Dünyevi zenginlikler için kendi saltanatları için Tanrının yarattığı ve aşkla harmanlanan insan kutsiyetini kirletiyorlar ve zihinlerini yıkayarak bunun içinde Tanrı’yı kullanarak acizleştirdikleri insanların tuzağa düşmelerini sağlıyorlar.

İzledikçe bu kadarı da olmaz ki dediğimiz onlarca, yüzlerce, tarikat adı altında işkence yapılan, Tanrının özene bezene aşkla yarattığı bir sürü insanı kurban edenler, cehennem ateşine odun atanlar aslında!.

Görüntüleri izlerken bunlar gerçek mi diye soruyor insan şuur altındaki akıl kaymalarına.

Kendini tokatlayan, tırmalayan, zincirlerle döven, şiddetin akıl almaz aşamalarını kendine ve yanında olana uygulayan sözde cennet yolcularının hali korkutuyor insan geleceğini. Beyin denilen ve Tanrının insanda merkez olarak yarattığı organın, sistem dışı bırakılmasına ne akıl eriyor nede akıl yetiyor.  Sürü psikolojisiyle ol dediklerini olduranlar, kendilerinin bilmem nerelerini öptürenler, kendilerini kutsayanlar, Peygamber yerine koyanlar ve hatta kendilerini Tanrılaştıranlar. Kendileri için kural kaide oluşturanlar, alenen uluorta şaklabanlık yapmaya devam ediyorlar. Ne dur diyen var ne de sorgulayan.

İnanç çok önemli ve kıymetlidir ve kutsaldır. İnsanoğlunun yaşamın güçlükleriyle mücadele edebilmesi adına ve var olan kutsal kitaplara olan inançla da günümüze gelmiştir. Tanrıya inanmayanların bile manevi olarak huzur arayışında kabul etmeseler bile sığındıklarıdır din. Mutlaka bir yerinden tutunduklarıdır. Menfaatlere göre şekillendirilmeye kalkışılması ise çıkarların hayata geçirebilmesinin art niyetindendir. Maneviyat besler gerçekten insan olabilenleri, çünkü tüm çaba ve öğreti insan olabilmek adınadır bu yüzden yaratıdaki yücelik tartışılmaz bile.

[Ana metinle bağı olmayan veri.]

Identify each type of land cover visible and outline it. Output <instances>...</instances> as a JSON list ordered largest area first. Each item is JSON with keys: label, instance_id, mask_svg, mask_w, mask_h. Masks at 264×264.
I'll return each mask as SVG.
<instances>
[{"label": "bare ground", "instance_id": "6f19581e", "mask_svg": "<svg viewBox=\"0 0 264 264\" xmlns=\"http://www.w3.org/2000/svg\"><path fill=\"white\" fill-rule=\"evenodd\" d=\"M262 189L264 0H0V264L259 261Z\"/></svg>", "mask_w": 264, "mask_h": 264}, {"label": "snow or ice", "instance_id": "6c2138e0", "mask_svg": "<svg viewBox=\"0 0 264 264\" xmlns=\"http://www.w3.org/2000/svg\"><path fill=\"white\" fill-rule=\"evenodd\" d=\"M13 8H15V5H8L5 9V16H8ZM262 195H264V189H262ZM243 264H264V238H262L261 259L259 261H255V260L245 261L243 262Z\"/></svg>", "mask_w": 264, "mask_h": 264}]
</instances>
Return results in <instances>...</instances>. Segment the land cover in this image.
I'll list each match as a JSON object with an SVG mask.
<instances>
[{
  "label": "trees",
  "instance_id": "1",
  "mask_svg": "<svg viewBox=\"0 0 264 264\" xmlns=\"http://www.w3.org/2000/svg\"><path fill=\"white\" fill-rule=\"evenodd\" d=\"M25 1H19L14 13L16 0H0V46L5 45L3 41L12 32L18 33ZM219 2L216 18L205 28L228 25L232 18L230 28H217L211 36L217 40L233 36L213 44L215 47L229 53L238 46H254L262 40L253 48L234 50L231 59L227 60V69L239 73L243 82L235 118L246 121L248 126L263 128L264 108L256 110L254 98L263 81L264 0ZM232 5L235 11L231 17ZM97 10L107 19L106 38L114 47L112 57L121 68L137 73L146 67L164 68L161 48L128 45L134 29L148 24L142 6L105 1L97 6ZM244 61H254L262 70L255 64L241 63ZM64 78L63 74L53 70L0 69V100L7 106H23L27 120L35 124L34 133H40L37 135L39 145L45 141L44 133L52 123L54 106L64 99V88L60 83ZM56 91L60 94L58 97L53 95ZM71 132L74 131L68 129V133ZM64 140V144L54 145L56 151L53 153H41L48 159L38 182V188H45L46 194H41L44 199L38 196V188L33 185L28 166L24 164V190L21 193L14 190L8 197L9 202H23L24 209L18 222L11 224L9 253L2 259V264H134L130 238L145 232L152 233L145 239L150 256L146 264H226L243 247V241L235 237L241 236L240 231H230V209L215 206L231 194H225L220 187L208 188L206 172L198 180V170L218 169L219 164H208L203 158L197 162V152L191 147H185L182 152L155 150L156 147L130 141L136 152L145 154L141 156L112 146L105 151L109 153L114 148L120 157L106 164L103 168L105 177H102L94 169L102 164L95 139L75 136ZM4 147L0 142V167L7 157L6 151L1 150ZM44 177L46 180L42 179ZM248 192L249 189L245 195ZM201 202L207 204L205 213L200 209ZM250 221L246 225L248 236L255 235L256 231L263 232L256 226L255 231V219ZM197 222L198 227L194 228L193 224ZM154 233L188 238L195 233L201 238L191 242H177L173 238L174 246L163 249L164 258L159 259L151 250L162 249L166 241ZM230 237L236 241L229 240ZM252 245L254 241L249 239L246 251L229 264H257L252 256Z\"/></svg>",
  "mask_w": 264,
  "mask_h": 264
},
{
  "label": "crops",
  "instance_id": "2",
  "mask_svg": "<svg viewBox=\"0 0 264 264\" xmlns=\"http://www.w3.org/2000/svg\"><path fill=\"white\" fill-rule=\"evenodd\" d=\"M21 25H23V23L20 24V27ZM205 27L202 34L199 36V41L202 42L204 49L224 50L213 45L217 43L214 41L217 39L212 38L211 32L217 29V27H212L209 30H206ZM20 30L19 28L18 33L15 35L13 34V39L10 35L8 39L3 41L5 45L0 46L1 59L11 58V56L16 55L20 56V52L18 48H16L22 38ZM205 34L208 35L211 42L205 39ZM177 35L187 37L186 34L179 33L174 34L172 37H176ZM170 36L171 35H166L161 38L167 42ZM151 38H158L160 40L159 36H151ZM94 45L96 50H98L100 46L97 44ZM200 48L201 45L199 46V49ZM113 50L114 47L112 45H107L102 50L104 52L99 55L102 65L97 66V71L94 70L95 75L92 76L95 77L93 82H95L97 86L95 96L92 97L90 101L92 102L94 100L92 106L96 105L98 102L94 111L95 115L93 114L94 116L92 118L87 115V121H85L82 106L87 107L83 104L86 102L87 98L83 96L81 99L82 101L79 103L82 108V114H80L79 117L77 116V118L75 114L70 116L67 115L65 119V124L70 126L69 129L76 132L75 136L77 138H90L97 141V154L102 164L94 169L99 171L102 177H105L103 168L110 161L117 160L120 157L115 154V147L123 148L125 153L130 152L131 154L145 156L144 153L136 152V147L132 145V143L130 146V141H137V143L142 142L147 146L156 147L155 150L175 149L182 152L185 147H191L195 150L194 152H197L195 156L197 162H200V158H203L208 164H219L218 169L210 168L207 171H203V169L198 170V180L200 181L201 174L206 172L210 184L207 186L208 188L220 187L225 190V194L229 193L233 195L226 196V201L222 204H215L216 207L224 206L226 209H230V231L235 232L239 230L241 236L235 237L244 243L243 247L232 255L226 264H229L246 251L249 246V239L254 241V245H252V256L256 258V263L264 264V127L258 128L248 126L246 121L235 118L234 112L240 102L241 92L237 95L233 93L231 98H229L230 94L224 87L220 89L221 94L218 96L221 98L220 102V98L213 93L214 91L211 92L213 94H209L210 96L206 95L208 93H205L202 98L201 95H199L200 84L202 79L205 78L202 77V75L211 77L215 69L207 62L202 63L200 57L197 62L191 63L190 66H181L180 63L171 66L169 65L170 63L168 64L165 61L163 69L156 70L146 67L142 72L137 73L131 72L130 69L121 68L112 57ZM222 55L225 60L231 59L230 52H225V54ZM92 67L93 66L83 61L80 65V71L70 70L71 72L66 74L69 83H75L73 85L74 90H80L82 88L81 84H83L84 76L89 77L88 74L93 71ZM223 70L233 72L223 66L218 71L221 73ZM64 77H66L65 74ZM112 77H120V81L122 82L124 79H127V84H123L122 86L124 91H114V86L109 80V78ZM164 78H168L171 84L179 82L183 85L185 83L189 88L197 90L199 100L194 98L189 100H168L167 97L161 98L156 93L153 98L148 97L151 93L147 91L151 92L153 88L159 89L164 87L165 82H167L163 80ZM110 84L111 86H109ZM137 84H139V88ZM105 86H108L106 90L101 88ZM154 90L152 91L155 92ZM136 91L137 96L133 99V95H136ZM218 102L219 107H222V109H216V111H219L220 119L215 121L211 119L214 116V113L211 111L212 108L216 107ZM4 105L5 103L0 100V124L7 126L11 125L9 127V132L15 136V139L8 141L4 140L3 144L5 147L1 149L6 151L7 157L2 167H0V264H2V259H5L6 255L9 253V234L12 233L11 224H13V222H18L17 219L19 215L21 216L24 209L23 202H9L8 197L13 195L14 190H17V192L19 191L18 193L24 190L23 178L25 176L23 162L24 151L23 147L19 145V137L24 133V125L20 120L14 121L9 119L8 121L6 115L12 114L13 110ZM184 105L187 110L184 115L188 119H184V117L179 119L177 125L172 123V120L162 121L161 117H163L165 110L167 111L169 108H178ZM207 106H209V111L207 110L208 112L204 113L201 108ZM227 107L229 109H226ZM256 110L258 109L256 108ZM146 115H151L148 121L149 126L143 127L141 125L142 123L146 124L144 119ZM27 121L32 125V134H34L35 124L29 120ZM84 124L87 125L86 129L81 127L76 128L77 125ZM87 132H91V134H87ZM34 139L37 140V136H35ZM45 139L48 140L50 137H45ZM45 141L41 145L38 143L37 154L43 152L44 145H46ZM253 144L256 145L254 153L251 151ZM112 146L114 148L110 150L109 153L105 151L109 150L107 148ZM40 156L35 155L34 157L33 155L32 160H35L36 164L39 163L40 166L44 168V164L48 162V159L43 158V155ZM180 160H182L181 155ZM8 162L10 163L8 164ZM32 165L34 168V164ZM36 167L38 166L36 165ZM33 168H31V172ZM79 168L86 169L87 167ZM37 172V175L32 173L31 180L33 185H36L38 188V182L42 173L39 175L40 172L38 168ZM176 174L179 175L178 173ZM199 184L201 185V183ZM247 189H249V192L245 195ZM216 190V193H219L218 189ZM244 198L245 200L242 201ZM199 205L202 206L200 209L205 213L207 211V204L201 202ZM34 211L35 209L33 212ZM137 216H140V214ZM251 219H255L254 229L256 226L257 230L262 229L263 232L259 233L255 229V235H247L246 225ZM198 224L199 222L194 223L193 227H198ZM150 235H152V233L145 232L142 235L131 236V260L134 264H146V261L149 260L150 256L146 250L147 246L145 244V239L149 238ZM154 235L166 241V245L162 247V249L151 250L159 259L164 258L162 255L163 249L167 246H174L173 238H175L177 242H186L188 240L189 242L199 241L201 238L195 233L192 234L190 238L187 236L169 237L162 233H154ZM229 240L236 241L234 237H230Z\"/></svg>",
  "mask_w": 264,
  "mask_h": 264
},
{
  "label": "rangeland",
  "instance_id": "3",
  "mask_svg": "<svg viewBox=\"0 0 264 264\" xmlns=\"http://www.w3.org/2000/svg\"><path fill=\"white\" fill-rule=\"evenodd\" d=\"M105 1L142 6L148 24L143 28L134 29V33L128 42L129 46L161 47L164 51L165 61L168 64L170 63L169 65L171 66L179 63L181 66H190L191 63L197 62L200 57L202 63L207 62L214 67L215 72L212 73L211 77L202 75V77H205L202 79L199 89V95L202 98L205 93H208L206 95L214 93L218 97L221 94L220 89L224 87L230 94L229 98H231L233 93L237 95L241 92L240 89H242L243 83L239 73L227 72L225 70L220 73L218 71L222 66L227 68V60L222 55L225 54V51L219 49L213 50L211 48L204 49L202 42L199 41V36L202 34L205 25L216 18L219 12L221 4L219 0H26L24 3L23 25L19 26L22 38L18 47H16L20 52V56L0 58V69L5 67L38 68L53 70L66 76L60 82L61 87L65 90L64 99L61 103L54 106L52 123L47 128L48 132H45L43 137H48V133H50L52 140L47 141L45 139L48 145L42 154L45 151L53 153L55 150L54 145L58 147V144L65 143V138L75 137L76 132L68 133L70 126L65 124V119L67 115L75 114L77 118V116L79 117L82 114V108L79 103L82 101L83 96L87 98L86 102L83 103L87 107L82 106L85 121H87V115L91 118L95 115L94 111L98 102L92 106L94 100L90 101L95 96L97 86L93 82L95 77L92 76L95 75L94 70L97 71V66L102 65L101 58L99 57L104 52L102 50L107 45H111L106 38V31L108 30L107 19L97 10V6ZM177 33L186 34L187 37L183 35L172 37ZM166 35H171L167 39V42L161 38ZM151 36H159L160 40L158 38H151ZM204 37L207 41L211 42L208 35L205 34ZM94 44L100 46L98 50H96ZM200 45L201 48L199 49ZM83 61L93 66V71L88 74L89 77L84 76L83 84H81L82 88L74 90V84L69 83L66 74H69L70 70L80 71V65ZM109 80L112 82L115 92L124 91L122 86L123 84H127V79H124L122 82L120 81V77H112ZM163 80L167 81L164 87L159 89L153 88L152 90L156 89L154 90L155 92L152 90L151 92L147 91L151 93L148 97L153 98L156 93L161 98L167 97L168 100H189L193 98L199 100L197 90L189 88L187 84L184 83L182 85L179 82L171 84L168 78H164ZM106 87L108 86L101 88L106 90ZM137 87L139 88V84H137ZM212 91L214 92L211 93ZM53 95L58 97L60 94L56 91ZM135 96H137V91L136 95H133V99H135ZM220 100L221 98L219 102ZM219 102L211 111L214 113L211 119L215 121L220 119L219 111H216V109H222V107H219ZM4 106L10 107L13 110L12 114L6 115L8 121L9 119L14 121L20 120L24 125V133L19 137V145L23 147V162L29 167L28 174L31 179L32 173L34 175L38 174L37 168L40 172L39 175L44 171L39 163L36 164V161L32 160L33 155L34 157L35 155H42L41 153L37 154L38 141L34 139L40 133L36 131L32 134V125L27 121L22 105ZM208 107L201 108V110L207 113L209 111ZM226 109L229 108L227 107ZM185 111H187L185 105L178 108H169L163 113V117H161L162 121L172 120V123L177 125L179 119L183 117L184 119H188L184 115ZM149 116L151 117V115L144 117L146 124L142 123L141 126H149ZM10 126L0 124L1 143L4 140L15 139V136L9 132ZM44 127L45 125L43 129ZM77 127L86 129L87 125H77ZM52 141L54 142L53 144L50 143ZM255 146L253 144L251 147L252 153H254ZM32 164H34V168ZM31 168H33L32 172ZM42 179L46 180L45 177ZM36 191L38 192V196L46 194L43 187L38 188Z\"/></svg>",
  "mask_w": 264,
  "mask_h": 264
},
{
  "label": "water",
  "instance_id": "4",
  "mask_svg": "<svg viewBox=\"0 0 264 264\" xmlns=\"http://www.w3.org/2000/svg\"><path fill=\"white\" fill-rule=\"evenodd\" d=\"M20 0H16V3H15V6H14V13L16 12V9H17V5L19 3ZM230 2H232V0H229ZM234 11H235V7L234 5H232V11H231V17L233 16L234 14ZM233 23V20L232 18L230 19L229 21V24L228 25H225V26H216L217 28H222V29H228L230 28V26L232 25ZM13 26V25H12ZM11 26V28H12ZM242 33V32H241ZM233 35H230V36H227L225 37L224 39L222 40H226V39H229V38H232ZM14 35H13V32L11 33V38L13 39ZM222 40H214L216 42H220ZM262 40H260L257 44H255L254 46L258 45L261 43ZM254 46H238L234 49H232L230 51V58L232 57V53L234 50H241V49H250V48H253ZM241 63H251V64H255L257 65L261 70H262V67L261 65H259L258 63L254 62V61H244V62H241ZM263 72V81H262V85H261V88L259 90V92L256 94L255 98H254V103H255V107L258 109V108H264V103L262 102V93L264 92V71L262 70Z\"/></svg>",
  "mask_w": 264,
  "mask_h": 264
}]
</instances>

Ve Tanrı insanı ve dünyadaki canlıları çiftleşmeyle yani aşkla üretmiştir. Ve cennetin ve cehennemin biletleri sadece Tanrının elindedir, kendini Tanrıya eş koşanlarda değil. Kendi cennetiniz cehenneminiz sizin insanlık anahtarınızla açılacaktır ve bunun için sadece katıksız insan olmak yeterlidir.

Tanrıyı yok sayarak, peygamberleri hiç sayarak, kendilerini din elçisi ilan ederek insanları sömürenler, sadece şaklabanlardır. Onlara inanıp ardından gidenler ise beyin devrelerini yakan zavallılardır.